With that said, setting up these programs is extremely complex and requires legal and accounting expertise. Many companies makes the mistake of believing they can template or DIY these programs only to learn costly mistakes. We see this often where a startup calls because they didn’t understand that equity sharing works very different between LLCs and traditional C-corps.
For example, LLCs don’t have stock per se. Instead, equity is offered either with a capital interest or profits interest. Capital interests enable an LLC partner to share in both the profits and a portion of the assets, whereas a profits interest entitles a partner solely to a share of the profits. There are some significant differences on return, especially if the company is sold.
For these reasons - and others - founder vesting assumes a variety of forms.

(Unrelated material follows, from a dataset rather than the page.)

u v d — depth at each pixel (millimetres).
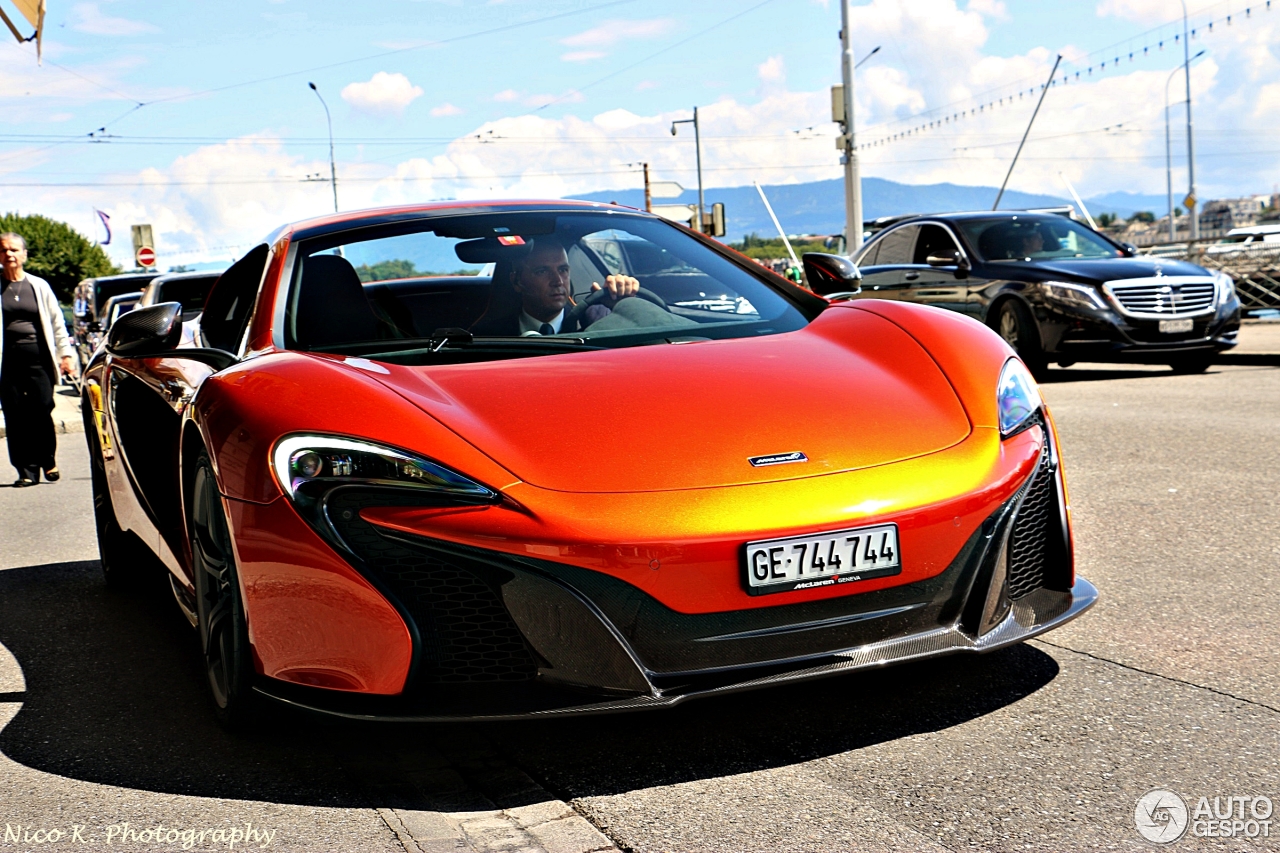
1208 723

If a partner doesn’t invest any substantial capital at the outset, requiring a vesting period is more likely since you want to avoid getting stuck with owing someone a percentage of profits when they didn’t meet their performance objectives. For this reason, partners who don’t financially contribute typically will have interests that are subject to gradual or full vesting after a period of about 3-5 years.
Again, these are very complex arrangements that require legal assistance.